**THE TASK**
Could you give the data below again exactly, apart from the pictures?

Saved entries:
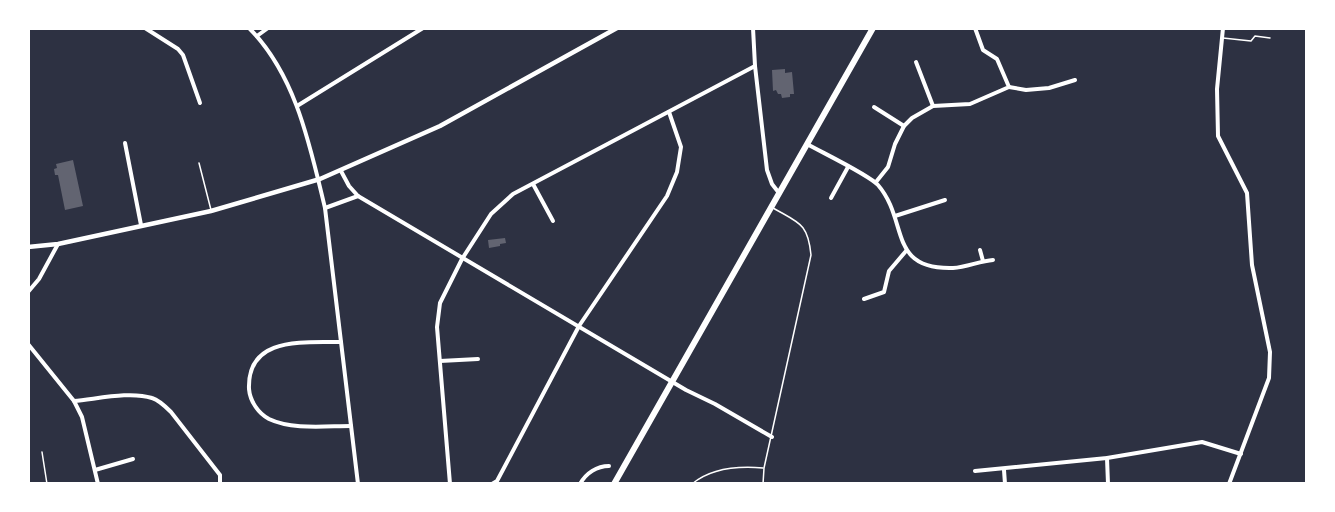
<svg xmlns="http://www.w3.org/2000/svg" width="1335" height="512" font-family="'DM Sans',sans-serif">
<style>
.building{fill:#626471}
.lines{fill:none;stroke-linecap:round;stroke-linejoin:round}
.service{stroke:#fff;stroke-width:1.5}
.minor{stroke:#fff;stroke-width:4}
.tertiary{stroke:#fff;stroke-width:4.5}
.trunk{stroke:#fff;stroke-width:6}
</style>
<rect width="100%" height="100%" fill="#2d3142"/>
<!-- building -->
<g class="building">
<polygon points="785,69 785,73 792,72 794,94 790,94 790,97 782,98 781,94 778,94 776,90 773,91 772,70"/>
<polygon points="73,160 83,206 65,210 58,175 55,175 54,169 57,168 56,164"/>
<polygon points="505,238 506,243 500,244 500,246 489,248 488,240"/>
</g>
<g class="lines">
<!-- service -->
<g class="service">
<polyline points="1223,38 1251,41 1255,36 1270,38"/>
<polyline points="199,163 211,210"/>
<polyline points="42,452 47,484"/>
<path d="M 692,484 C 711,468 740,466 763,468"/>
<path d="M 763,484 L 764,468 L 811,255 C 808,223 799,223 773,208"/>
</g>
<!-- minor -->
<g class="minor">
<polyline points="145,28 178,49 183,55 200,103"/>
<path d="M 249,28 C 296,75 310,146 325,208 L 358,484"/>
<polyline points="753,28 755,66 767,170 772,184 779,193"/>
<polyline points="1223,28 1217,89 1218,136 1247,193 1252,265 1270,352 1269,378 1229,484"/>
<polyline points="257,36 268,28"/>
<polyline points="916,62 933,106"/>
<polyline points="1009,87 1026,90 1049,88 1075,80"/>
<polyline points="297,106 423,28"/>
<polyline points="874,107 904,126"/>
<polyline points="125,143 141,225"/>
<path d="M 807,144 C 823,153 869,175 878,185 C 909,221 887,270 953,268 C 967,267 980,261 993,260"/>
<polyline points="341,171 349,186 358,196 686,390 715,404 772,437"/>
<polyline points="876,182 888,167 895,144 904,126 912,118 933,106 970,104 1009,87 997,59 983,50 975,28"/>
<polyline points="533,184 553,221"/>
<polyline points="831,198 848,167"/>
<polyline points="325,208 358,196"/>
<polyline points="895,216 945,200"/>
<polyline points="980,250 983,261"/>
<polyline points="28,292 39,279 58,244"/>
<polyline points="864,299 884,292 889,271 906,251"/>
<path d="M 341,342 C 305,343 247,335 249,389 C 250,401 258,413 269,419 C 292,430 325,426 351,426"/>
<polyline points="28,344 74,401 82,417 98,484"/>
<polyline points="440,361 478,359"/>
<path d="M 74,401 C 97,399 130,391 152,398 C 159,400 165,406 171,412 L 220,475 L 220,484"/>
<polyline points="1107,458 1108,484"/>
<polyline points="95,470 133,459"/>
<polyline points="1004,470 1005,484"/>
<polyline points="975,471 1107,458 1202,442 1241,454"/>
<polyline points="450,484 437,327 440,303 462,259 491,214 513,194 755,66"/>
<polyline points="492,484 497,481 579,326 667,196 677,172 681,147 669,112"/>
<path d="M 580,484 C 586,473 597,466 609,466"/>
</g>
<!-- tertiary -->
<polyline class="tertiary" points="28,247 58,244 211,211 320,179 440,126 617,28"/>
<!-- trunk -->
<polyline class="trunk" points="614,484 873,28"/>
</g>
<!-- border -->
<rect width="1335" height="512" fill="none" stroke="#ffffff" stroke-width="60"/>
</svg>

**PROBLEM SOLUTION**
<svg xmlns="http://www.w3.org/2000/svg" width="1335" height="512" font-family="'DM Sans',sans-serif">
<style>
.building{fill:#626471}
.lines{fill:none;stroke-linecap:round;stroke-linejoin:round}
.service{stroke:#fff;stroke-width:1.5}
.minor{stroke:#fff;stroke-width:4}
.tertiary{stroke:#fff;stroke-width:4.5}
.trunk{stroke:#fff;stroke-width:6}
</style>
<rect width="100%" height="100%" fill="#2d3142"/>
<!-- building -->
<g class="building">
<polygon points="785,69 785,73 792,72 794,94 790,94 790,97 782,98 781,94 778,94 776,90 773,91 772,70"/>
<polygon points="73,160 83,206 65,210 58,175 55,175 54,169 57,168 56,164"/>
<polygon points="505,238 506,243 500,244 500,246 489,248 488,240"/>
</g>
<g class="lines">
<!-- service -->
<g class="service">
<polyline points="1223,38 1251,41 1255,36 1270,38"/>
<polyline points="199,163 211,210"/>
<polyline points="42,452 47,484"/>
<path d="M 692,484 C 711,468 740,466 763,468"/>
<path d="M 763,484 L 764,468 L 811,255 C 808,223 799,223 773,208"/>
</g>
<!-- minor -->
<g class="minor">
<polyline points="145,28 178,49 183,55 200,103"/>
<path d="M 249,28 C 296,75 310,146 325,208 L 358,484"/>
<polyline points="753,28 755,66 767,170 772,184 779,193"/>
<polyline points="1223,28 1217,89 1218,136 1247,193 1252,265 1270,352 1269,378 1229,484"/>
<polyline points="257,36 268,28"/>
<polyline points="916,62 933,106"/>
<polyline points="1009,87 1026,90 1049,88 1075,80"/>
<polyline points="297,106 423,28"/>
<polyline points="874,107 904,126"/>
<polyline points="125,143 141,225"/>
<path d="M 807,144 C 823,153 869,175 878,185 C 909,221 887,270 953,268 C 967,267 980,261 993,260"/>
<polyline points="341,171 349,186 358,196 686,390 715,404 772,437"/>
<polyline points="876,182 888,167 895,144 904,126 912,118 933,106 970,104 1009,87 997,59 983,50 975,28"/>
<polyline points="533,184 553,221"/>
<polyline points="831,198 848,167"/>
<polyline points="325,208 358,196"/>
<polyline points="895,216 945,200"/>
<polyline points="980,250 983,261"/>
<polyline points="28,292 39,279 58,244"/>
<polyline points="864,299 884,292 889,271 906,251"/>
<path d="M 341,342 C 305,343 247,335 249,389 C 250,401 258,413 269,419 C 292,430 325,426 351,426"/>
<polyline points="28,344 74,401 82,417 98,484"/>
<polyline points="440,361 478,359"/>
<path d="M 74,401 C 97,399 130,391 152,398 C 159,400 165,406 171,412 L 220,475 L 220,484"/>
<polyline points="1107,458 1108,484"/>
<polyline points="95,470 133,459"/>
<polyline points="1004,470 1005,484"/>
<polyline points="975,471 1107,458 1202,442 1241,454"/>
<polyline points="450,484 437,327 440,303 462,259 491,214 513,194 755,66"/>
<polyline points="492,484 497,481 579,326 667,196 677,172 681,147 669,112"/>
<path d="M 580,484 C 586,473 597,466 609,466"/>
</g>
<!-- tertiary -->
<polyline class="tertiary" points="28,247 58,244 211,211 320,179 440,126 617,28"/>
<!-- trunk -->
<polyline class="trunk" points="614,484 873,28"/>
</g>
<!-- border -->
<rect width="1335" height="512" fill="none" stroke="#ffffff" stroke-width="60"/>
</svg>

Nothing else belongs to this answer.